====== DOCUMENT SECTION
For many struggling couples, marriage counseling is often considered the last recourse. Despite suggestions by loved ones to see a specialist, spouses hesitate to schedule an appointment due to the stigma surrounding counseling as well as doubts as to whether it can really help.
Many couples believe it is shameful to have to go to a marriage counselor for help. For them, the family should take care of its own concerns. In addition, many doubt whether an outsider can actually assist them in their issues, believing that counseling is a waste of time and resources.
Such thinking, however, is not correct. If help is sought early on, much can be done to repair what once was there.
Does Marriage Counseling Work?
Here are five pros and five cons of marriage counseling — why it works and why it doesn’t.
Positive Points for Marriage Counseling
1. There is a Mediator
Many couples need the help of a referee to help them thresh out their issues. Without one, spouses often end up yelling at one another or ignoring each other as a communication barrier has been erected due to many months or years of conflict or indifference.
In counseling, the counselor ensures that both sides are heard and that spouses speak to one another in a generally respectful manner, calling timeouts when things have escalated, and redirecting the discussion if spouses have gone astray in their arguments. Without this professional mediator to keep things fair and safe, many couples are not able to express what they are feeling deep inside, preventing reconciliation.
2. There are “New” Ideas Shared
In many marriages, couples spend years dealing with bad habits and wrong ways of thinking. Because of this, every time they try to hash out their problems, they find that their spouse’s responses or ways of thinking are always the same, becoming a never-ending cycle of disappointment.
A counselor, however, can shed new light on their problem, allowing the couple to see their issues from a newer perspective.
Sometimes this is all that is needed for couples to resolve their problems as they may have never considered the newer approach. It is also possible that the idea was brought up before, yet ignored. But coming from a neutral party, this not-so-new idea may seem more reasonable.
3. Needed Encouragement is Given
Because of all the arguments, insults, and frustrations, many couples become disenchanted with what they have together. In their hearts, they fully believe that they made a mistake marrying their partner. Thus, even if they choose NOT to separate (perhaps for the kids or for other reasons), their married life is still a shell of what it should be.
In counseling, encouragement is given. The couple is encouraged to look deep within and rekindle what was once there. They are both encouraged to believe and trust that they were placed together for a reason; and that a beautiful marriage can be achieved if they focus on the positives while working out the negatives.
4. It Creates a Stronger Bond
When people work together, a stronger bond is formed. In the sporting world, this happens many times as teammates grow closer because of their struggles together – win or lose. In the battlefield, soldiers often develop a “war buddy bond” as there is a desire for the safety of their brothers-in-arms. The same thing also occurs in counseling.
With the help of the counselor, the spouses-at-odds are asked to become a team once more. They then struggle through the various sessions trying to find ways to mend their relationship and overcome individual issues. In the end, the whole counseling experience gives them a similar feeling of fighting together for a common cause which ultimately strengthens their partnership. It also helps develop a better appreciation for one another.
5. It Can Save More than Just the Couple
A failed marriage affects everyone connected to the couple’s life. Children usually feel the brunt when parents separate, causing many kids to develop mental and emotional issues. In-laws too are hit hard as they believe they should have done more to help mend the marriage. Friendships may fail as friends take sides. And the church community is affected as another family unit is broken.
============
====== RECORD EXTRACTS
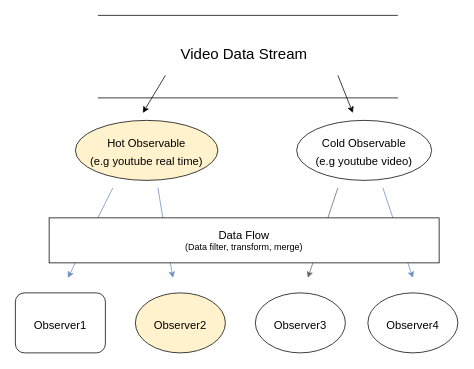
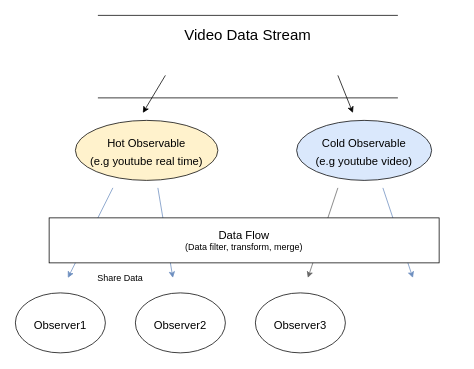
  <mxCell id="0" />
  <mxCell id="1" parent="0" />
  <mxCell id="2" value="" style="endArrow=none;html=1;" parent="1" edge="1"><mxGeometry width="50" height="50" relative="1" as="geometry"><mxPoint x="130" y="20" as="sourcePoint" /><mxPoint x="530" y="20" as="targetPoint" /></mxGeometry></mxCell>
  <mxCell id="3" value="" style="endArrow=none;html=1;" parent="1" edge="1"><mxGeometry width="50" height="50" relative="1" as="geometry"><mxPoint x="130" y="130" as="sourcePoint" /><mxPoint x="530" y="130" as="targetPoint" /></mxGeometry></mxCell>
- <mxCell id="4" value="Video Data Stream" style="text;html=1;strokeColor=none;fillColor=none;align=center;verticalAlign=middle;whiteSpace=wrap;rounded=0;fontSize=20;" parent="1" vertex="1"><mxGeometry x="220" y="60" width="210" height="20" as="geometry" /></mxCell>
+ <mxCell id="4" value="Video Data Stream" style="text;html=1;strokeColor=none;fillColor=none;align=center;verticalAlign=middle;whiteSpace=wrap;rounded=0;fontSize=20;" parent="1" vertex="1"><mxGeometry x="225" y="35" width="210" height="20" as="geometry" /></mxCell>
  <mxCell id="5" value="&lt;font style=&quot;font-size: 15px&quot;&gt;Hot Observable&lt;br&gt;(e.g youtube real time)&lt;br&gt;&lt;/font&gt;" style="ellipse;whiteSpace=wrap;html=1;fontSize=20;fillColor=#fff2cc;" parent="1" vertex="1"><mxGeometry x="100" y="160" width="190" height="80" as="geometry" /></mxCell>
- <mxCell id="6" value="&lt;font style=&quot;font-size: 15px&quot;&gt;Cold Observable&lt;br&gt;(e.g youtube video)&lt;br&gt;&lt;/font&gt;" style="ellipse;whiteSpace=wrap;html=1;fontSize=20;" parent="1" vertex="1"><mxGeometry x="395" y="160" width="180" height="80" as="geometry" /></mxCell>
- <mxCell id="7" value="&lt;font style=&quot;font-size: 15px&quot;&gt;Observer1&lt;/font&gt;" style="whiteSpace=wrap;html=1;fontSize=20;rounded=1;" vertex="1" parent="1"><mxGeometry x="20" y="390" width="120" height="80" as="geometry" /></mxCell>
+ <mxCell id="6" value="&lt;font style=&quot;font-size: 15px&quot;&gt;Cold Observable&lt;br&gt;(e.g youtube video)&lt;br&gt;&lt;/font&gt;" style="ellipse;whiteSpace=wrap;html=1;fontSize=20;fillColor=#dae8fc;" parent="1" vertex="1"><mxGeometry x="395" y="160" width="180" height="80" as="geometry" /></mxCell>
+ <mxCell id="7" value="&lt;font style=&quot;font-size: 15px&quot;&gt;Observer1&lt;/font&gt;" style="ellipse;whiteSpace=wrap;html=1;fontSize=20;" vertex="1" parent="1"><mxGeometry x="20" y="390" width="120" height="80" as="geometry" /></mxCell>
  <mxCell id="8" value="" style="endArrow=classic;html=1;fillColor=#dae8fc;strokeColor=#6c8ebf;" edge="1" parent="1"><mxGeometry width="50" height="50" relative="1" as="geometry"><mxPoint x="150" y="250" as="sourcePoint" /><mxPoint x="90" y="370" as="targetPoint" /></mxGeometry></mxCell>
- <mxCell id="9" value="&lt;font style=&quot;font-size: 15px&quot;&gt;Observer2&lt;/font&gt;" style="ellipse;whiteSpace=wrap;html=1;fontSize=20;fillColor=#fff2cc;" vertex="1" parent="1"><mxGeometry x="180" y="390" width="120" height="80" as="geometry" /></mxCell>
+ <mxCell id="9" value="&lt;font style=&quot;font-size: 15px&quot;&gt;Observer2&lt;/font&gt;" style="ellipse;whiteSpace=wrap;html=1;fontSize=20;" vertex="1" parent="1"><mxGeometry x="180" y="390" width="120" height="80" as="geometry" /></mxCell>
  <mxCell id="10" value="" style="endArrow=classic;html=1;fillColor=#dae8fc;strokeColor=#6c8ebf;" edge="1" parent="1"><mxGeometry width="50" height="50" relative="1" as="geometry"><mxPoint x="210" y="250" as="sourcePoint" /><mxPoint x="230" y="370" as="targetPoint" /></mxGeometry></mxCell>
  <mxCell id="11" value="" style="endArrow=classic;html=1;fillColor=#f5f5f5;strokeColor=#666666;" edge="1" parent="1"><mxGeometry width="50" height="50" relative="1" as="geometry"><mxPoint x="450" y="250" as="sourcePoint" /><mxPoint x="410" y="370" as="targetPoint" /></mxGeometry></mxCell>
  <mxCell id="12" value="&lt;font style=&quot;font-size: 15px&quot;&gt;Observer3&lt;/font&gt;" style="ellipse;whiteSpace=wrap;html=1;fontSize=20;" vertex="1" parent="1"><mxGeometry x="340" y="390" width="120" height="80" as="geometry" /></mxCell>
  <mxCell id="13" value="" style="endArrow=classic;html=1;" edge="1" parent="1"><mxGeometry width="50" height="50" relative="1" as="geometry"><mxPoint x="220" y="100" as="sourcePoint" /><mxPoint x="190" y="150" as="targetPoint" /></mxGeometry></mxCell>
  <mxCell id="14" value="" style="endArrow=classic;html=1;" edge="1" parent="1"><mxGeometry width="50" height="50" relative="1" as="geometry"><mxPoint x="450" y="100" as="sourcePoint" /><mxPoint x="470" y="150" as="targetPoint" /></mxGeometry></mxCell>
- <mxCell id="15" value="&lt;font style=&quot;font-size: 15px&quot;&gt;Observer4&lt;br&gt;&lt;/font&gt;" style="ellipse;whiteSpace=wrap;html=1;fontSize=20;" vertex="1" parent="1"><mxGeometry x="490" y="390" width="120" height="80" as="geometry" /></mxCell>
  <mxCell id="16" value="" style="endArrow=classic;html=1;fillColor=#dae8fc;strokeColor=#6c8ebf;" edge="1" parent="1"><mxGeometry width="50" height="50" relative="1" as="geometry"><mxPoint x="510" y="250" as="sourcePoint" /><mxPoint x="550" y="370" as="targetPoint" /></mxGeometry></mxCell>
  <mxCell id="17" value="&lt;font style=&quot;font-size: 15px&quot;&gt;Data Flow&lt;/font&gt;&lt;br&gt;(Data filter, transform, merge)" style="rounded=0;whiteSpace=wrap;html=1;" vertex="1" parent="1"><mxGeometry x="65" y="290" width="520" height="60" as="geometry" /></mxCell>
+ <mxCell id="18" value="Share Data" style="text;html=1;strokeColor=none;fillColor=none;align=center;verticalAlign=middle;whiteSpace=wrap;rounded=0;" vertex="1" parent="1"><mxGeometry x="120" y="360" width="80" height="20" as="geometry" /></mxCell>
============
====== RECORD EXTRACTS
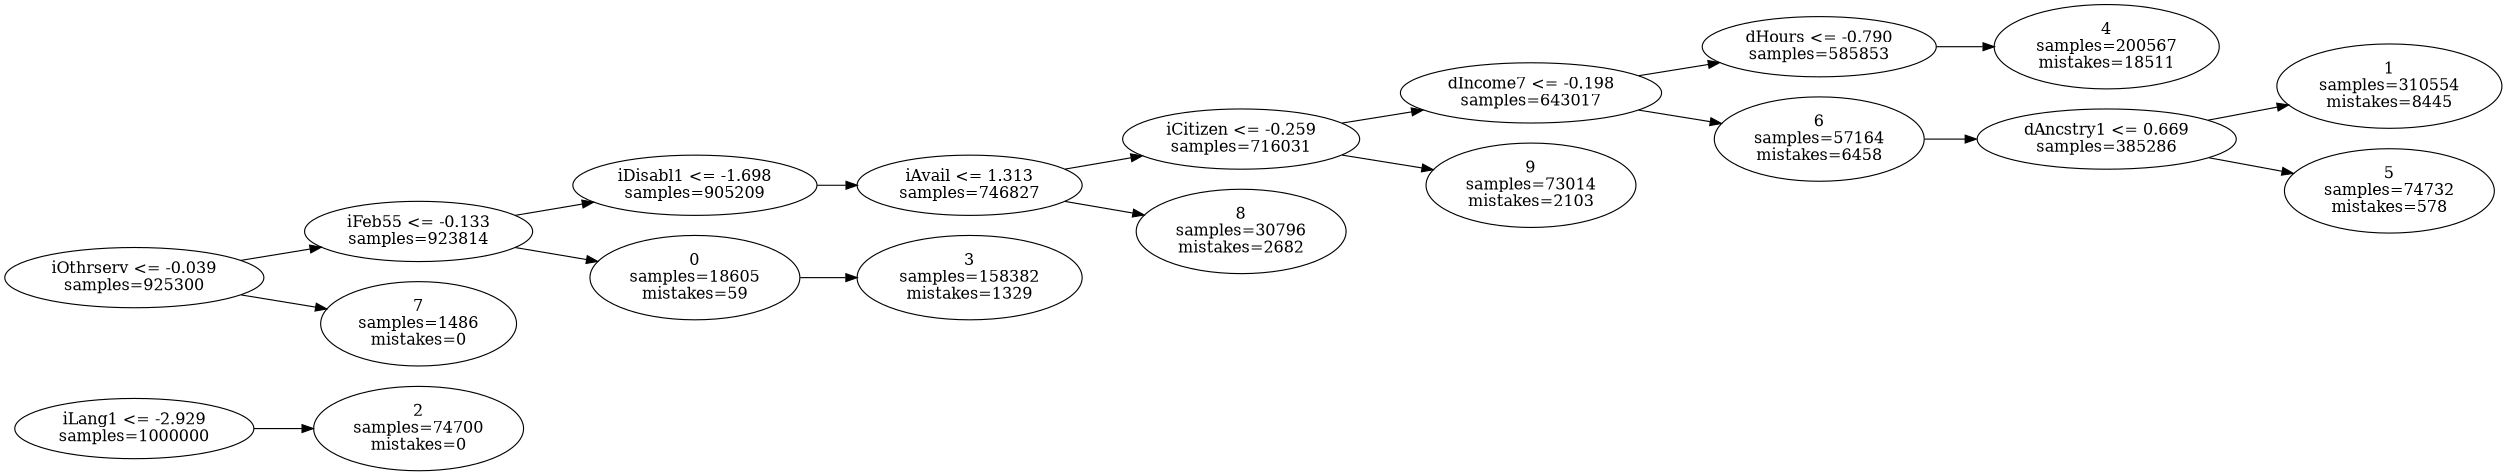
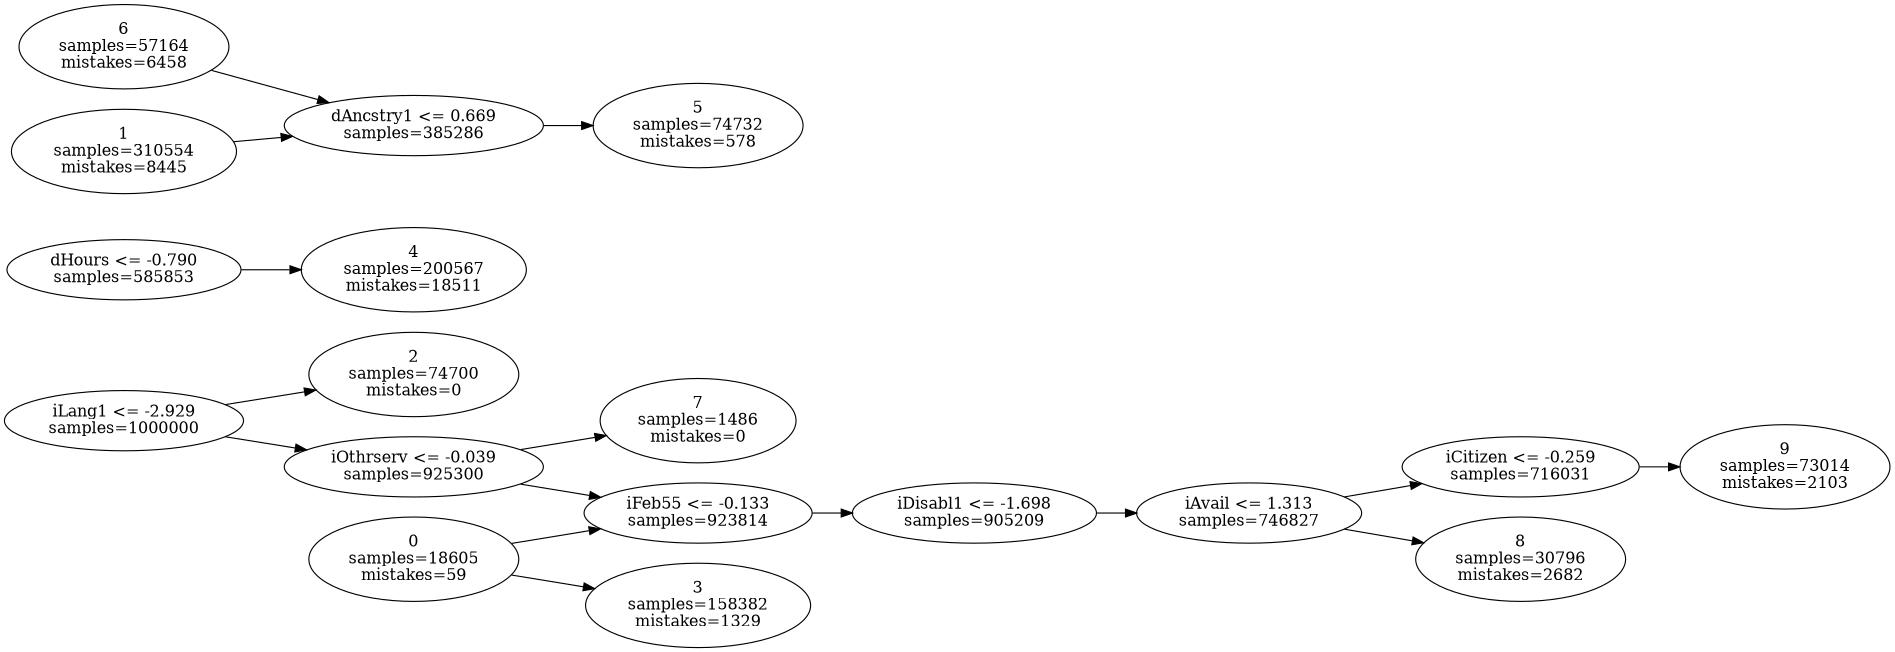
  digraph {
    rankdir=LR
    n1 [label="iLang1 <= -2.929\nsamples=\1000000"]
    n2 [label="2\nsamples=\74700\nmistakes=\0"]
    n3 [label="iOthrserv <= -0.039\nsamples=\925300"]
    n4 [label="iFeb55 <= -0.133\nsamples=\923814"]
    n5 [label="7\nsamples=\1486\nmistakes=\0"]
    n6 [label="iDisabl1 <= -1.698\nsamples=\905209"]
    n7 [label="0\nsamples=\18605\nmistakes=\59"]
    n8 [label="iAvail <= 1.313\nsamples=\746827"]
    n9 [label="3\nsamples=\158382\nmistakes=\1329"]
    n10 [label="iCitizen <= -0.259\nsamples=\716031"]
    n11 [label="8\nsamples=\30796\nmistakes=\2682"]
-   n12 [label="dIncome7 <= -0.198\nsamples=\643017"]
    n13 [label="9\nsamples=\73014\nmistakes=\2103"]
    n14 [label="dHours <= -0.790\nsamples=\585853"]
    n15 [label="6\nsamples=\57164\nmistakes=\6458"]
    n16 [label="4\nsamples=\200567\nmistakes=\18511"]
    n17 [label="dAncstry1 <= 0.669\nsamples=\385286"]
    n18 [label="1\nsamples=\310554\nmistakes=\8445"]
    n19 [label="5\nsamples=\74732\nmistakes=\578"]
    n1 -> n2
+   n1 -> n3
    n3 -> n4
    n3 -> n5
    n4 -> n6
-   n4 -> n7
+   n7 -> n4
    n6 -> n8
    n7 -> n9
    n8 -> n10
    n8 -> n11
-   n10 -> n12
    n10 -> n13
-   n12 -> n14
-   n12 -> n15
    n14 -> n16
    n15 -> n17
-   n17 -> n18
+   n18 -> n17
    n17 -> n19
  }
============
TASK ▸
In the passage on marriage counseling, reproduce the wording word for word, starting at the words "For many struggling" and ending after the words "Marriage Counseling Work?".

THE REPLY ▸
For many struggling couples, marriage counseling is often considered the last recourse. Despite suggestions by loved ones to see a specialist, spouses hesitate to schedule an appointment due to the stigma surrounding counseling as well as doubts as to whether it can really help.
Many couples believe it is shameful to have to go to a marriage counselor for help. For them, the family should take care of its own concerns. In addition, many doubt whether an outsider can actually assist them in their issues, believing that counseling is a waste of time and resources.
Such thinking, however, is not correct. If help is sought early on, much can be done to repair what once was there.
Does Marriage Counseling Work?